==== DOCUMENT SOURCE ====
Elle maintient que cette clause, doit être réputée non écrite en raison de son caractère abusif résultant du fait qu'elle a pour effet de faire supporter au consommateur, par dérogation au principe posé par l'article 1722 du Code civil, les risques de perte de la chose louée, conférant ainsi au bailleur un avantage excessif. Elle considère que la clause litigieuse correspond bien à la catégorie de celles dénoncées par la Commission des clauses abusives dans sa recommandation du 17 janvier 1986. Elle en déduit que seule la faute du locataire dont résulte la perte de la chose louée est susceptible d'être sanctionnée, ce qui n'est pas le cas de la prétendue insuffisance d'assurance invoquée par la société Finalion.
Par ses écritures dernières, notifiées le 30 novembre 2006 et déposées le 1 décembre 2006, la société Sofinco, venant aux droits de la société Finalion, conclut à la confirmation du jugement, et à la condamnation de Mme Vautrin au paiement d'une somme supplémentaire de 1 000 en remboursement de ses frais irrépétibles de défense exposés pour la procédure d'appel.
La société intimée réplique que l'article 1722 du Code civil, propre au louage, n'est pas applicable au crédit-bail, tel que défini par l'article L. 313-7 du Code monétaire et financier, ajoutant qu'en tout état de cause les règles relatives au contrat de louage sont supplétives et dénuées de caractère d'ordre public. Elle en déduit qu'en matière de crédit-bail, en cas de perte de la chose louée, même par cas fortuit, le contrat peut imposer la poursuite du paiement des loyers. Elle conteste tout caractère abusif à cette clause en faisant d'abord observer que la recommandation de la Commission des clauses abusives en date du 14 juin 1996 concerne la location simple des véhicules. Elle ajoute que la clause incriminée ne tombe pas non plus sous le coup de la recommandation du 17 janvier 1986, qui incrimine celles qui ont pour effet de faire supporter au locataire la perte de la chose pour cas fortuit. Elle estime que tel n'est pas l'objet de l'article 9 de la convention en cause, qui vise à sanctionner soit la perte par la faute du locataire, soit une non indemnisation du bailleur en raison d'une insuffisance d'assurance. Elle réitère que cette insuffisance n'a pas été portée à sa connaissance, faute par Mme Vautrin de l'avoir informée, comme elle s'y était pourtant engagée par le contrat, des caractéristiques de la police d'assurance qu'elle a souscrite.
==== DONNÉES FOURNIES ====
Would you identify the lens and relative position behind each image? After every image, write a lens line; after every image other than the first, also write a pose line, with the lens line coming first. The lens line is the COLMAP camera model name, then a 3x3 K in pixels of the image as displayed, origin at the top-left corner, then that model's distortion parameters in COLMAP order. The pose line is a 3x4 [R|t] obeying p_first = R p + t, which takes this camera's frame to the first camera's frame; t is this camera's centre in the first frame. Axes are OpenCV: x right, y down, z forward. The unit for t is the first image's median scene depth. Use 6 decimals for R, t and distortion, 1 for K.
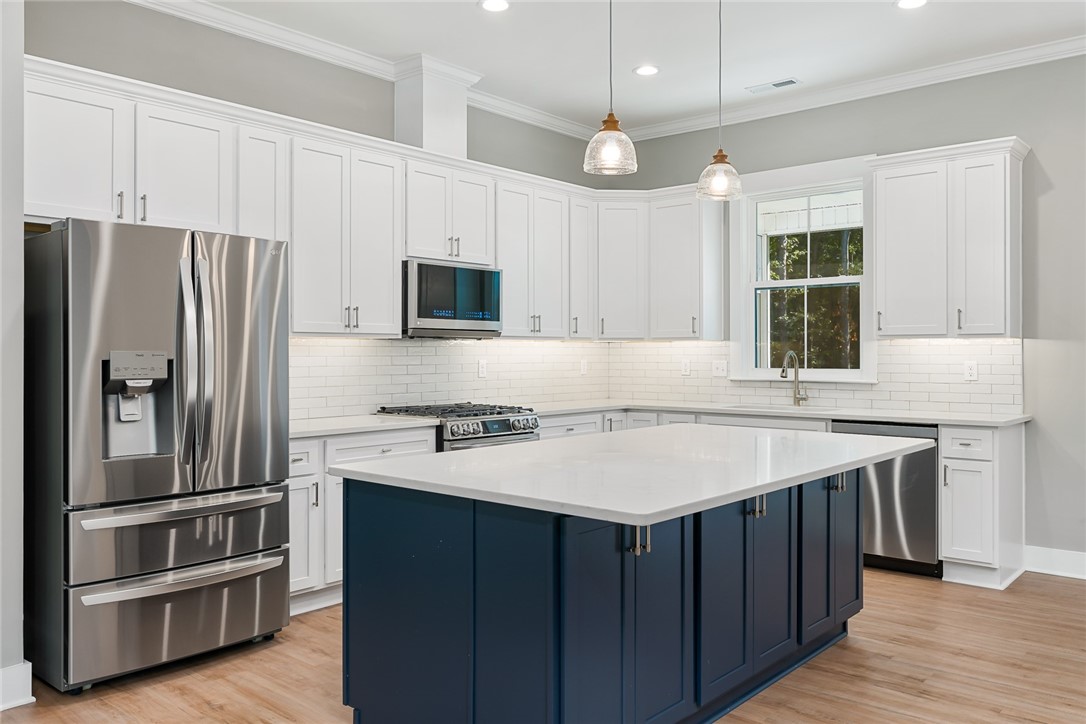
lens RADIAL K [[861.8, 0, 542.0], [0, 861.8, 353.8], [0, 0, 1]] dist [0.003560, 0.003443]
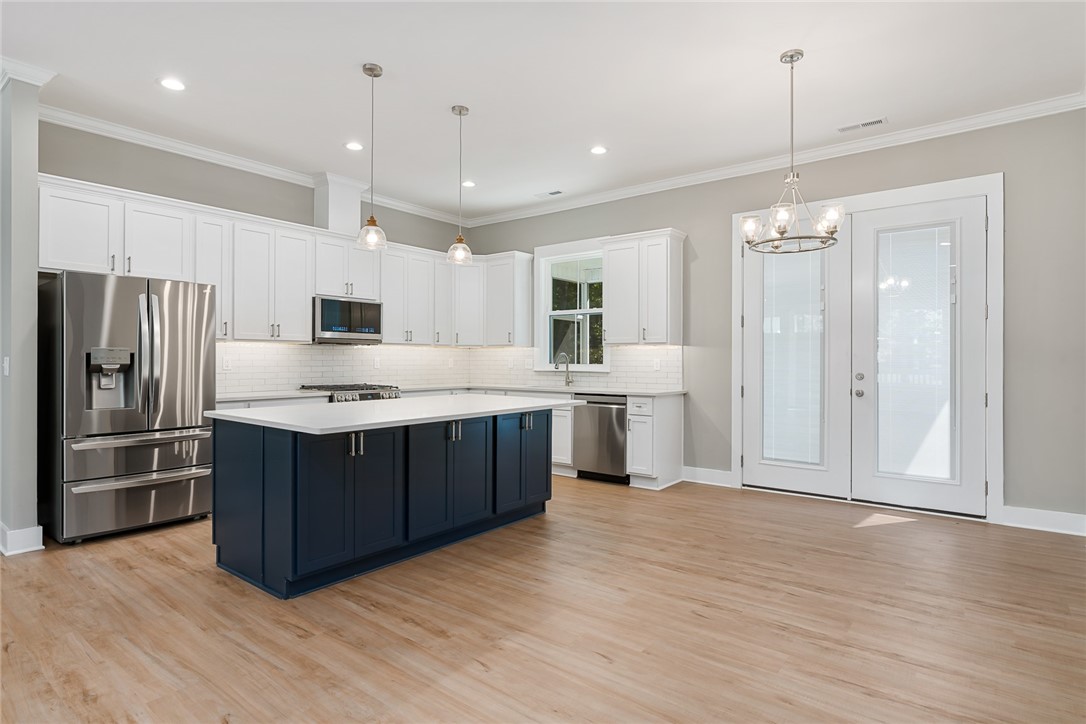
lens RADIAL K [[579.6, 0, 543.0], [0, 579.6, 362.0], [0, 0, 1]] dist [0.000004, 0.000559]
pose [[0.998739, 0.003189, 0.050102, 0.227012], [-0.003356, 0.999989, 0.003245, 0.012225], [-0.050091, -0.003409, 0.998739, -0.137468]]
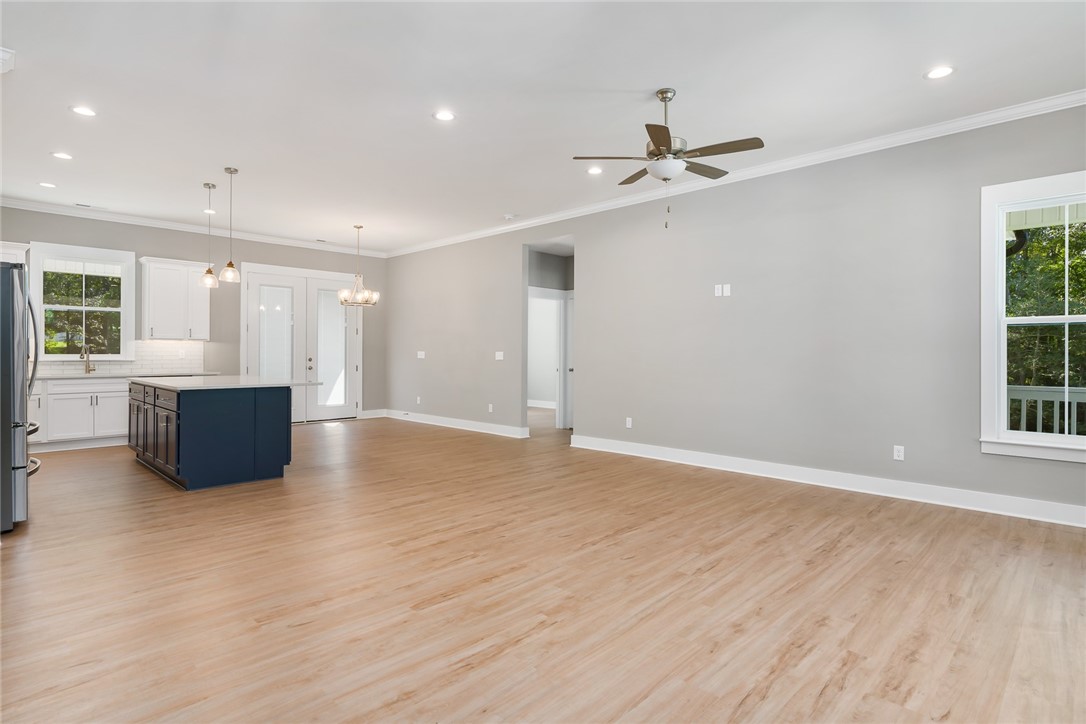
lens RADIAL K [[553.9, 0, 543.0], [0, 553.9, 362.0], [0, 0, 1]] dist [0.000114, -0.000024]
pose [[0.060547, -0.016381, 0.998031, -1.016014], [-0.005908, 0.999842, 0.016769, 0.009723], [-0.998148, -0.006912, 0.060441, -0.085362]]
====
## EXERCICES
a) D'après le document source, à quelle date la société Sofinco a-t-elle déposé ses dernières écritures ?
b) Recopiez mot pour mot le passage du document source qui va de « Par ses écritures » à « la procédure d'appel. ».
La liste n'a aucun lien avec le document source.

## RÉPONSES PAR EXERCICE
a) Le 1 décembre 2006.

b)
Par ses écritures dernières, notifiées le 30 novembre 2006 et déposées le 1 décembre 2006, la société Sofinco, venant aux droits de la société Finalion, conclut à la confirmation du jugement, et à la condamnation de Mme Vautrin au paiement d'une somme supplémentaire de 1 000 en remboursement de ses frais irrépétibles de défense exposés pour la procédure d'appel.